# Error Message



## durkinjt (Nov 4, 2012)

Bought a movie" The Castle" tried to burn using DvdFab, Win 8.1 am getting a message "cannot play", but thing else, any help appreciated.


----------



## joeten (Dec 4, 2008)

What exactly have you tried to do ie rip the movie then burn it to a disc.


----------



## spunk.funk (May 13, 2010)

Commercial DVD movies have _Macrovision_ Copy protection on them. Keeping you from copying them and burning them to a disc. 
What is the make and model# of your DVD Burner?
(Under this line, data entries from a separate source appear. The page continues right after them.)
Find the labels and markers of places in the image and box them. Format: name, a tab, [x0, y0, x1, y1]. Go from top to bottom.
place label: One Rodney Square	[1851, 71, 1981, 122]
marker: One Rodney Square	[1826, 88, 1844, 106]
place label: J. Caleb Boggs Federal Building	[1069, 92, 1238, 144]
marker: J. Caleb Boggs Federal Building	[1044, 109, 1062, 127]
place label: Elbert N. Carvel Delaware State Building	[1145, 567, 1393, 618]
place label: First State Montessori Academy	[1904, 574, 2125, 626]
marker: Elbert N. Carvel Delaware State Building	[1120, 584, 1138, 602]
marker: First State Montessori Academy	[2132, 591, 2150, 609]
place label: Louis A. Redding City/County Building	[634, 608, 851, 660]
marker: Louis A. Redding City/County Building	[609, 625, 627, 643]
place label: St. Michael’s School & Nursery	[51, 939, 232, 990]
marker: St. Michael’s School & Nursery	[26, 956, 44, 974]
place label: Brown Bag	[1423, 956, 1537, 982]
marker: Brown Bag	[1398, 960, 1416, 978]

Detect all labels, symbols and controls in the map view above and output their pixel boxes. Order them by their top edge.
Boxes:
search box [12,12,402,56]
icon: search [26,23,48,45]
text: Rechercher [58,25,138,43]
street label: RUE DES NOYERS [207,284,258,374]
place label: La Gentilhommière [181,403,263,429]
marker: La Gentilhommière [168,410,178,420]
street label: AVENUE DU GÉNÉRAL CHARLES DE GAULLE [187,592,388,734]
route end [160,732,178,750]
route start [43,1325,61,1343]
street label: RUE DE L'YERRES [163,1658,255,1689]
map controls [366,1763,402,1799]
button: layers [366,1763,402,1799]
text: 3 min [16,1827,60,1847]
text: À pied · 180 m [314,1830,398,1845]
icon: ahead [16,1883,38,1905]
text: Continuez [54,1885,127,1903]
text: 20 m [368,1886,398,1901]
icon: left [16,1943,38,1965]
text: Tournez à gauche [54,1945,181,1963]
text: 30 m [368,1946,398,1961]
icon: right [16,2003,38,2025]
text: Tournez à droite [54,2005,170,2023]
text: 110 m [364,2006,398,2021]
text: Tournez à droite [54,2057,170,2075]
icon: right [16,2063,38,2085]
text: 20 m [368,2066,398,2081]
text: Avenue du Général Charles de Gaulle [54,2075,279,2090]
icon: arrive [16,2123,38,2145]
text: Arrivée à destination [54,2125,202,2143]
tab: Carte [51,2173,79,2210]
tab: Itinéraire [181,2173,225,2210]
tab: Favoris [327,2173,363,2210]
What type of DVD disc did you try to burn the movie with? Was it a *DVD-+R* or an *RW*? *RW'*s are harder to work with. Once recording has finished with a DVD/RW disc, you have to* Finalize* the disc before ejecting, if you do not, it will not play in any other player. 
Also, what _Brand _of disc did you use? Some burners do not like some brands. Check with the manufacturer to see what brands they support. Also, some burners prefer *-R* discs over* +R* discs, it depends on the manufacturer. I have always had the best luck with *Sony DVD-R* discs. 
DVD Fab is supposed to block the Macrovision protection but it may not, it depends on the disc. Basically, you should buy this movie if you want a copy of it or stream if live from Netflix, Amazon etc.


----------